APPLYING FOR A MORTGAGE

Applying for a mortgage is often the most stressful time for home buyers. After all, securing financing can be one of the most critical factors in achieving your goal of purchasing your dream home.

However, by following these few basic tips, you will be well-equipped to glide through the loan application process:

1. Know about different loan programs available

It is important to understand the differences between the various mortgage programs available to you. You should also be aware of the advantages and disadvantages of Fixed Mortgage rates and Variable Mortgage rates.

2. Lock in the interest rate or let it float?

If you decide to lock in your interest rate, you are committing to a set interest rate throughout the term of the loan. If you decide to let your interest float, the interest rate you pay will fluctuate up or down depending on current market conditions. Historical data indicates that Variable Mortgage rates have been the best choice for consumers.

3. Shop Around

Don’t rush into anything you aren’t sure about. Take your time to study your options and decide which package suits you best. The last thing you want is to find out that you could have gotten the same loan from another lender at a lower interest rate.

Tips

Bi-weekly and weekly payments Most mortgages have the option to allow payments to be made on a weekly or bi-weekly basis. This option may be desirable for two reasons. The first is it can save you money as you can expect to pay off your mortgage about 4 years sooner. This can save you dramatically over the life of your mortgage. The other reason why these options are so popular is that if your employer pays you on a weekly or bi-weekly basis, you can simplify your budgeting by making the payment line up with the way you paid.

Making Extra payments Paying extra amounts on your mortgage can make a big interest saving over time. When we select a mortgage company, privilege payments options are something that we look for. A 20% privilege payment will allow you to pay off up to $20,000 per year on a $100 000 mortgage. It is important that the privilege payment also be flexible to allow you to pay smaller payments on the mortgage and as often as you wish.
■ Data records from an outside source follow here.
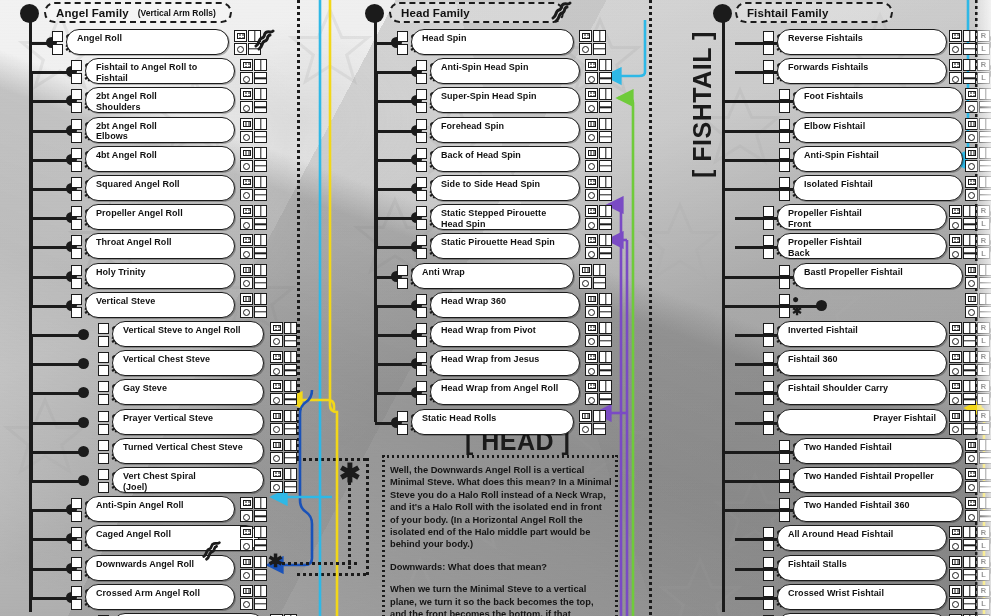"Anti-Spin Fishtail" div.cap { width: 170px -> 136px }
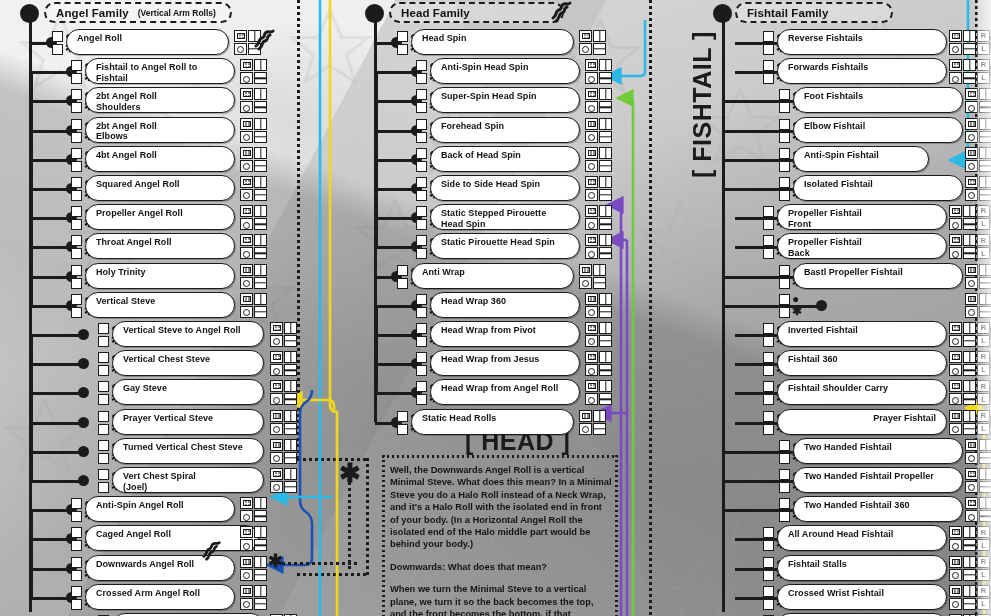"Above Head Propeller Fishtail" div.cap { html: none -> <div> <span>Above Head Propeller Fishtail Turn</span> </div> }
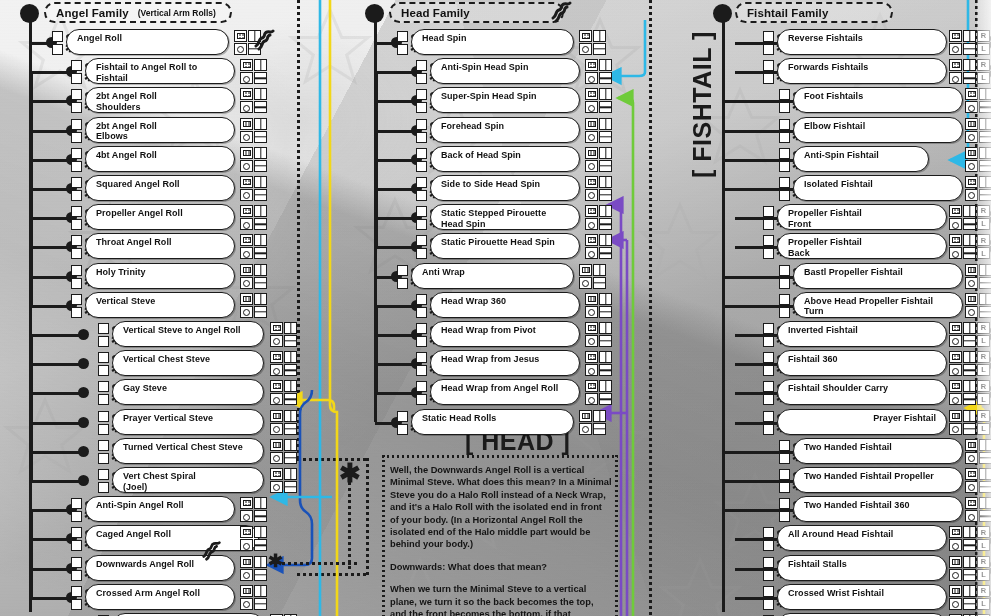"Prayer Fishtail" div.cap { justify-content: flex-end -> none }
An extra $1000 periodically paid on a mortgage can help you become mortgage free faster.

Reducing the CMHC fees on your purchase When you require a mortgage for more than 80% of the purchase price of a property, that mortgage must be insured by Canada Mortgage and Housing (CMHC) or GE Mortgage insurance. The premium charged by these company`s decreases as the down payment increases.

Advantages of Bigger Down Payments As mentioned above, when you put a 20% down payment on your purchase you can avoid the CMHC premium. More importantly the larger the down payment, the lower the amount of interest you will pay over the life of your mortgage. It is important to note that it may not be wise to stretch yourself to increase your down payment and end up borrowing on credit cards or a line of credit at a higher rate.

Short Term Rates vs. Long Term Rates The options for mortgages available can be very confusing for most mortgage shoppers. Terms for mortgages vary between variable and fixed rate, 6-month terms to 10 year terms. Taking a variable or floating rate mortgage can have savings. Typically the shorter the term or guarantee of the rate, the lower the rate will be. This does not always happen, depending on the market place and the economy, but history has shown that short-term rates tend to be lower than long-term rates. The up side of variable rate is the strong potential for interest rate savings. The down side is the fact that you are accepting the interest rate risk without a guarantee. If you are considering a variable rate mortgage you need to look at your own risk tolerance, and your cash flow available to deal with potential increased payment. Considering projections of rates and where we see interest rates heading can also be important in this decision. Make sure you talk to an expert when you are making this decision.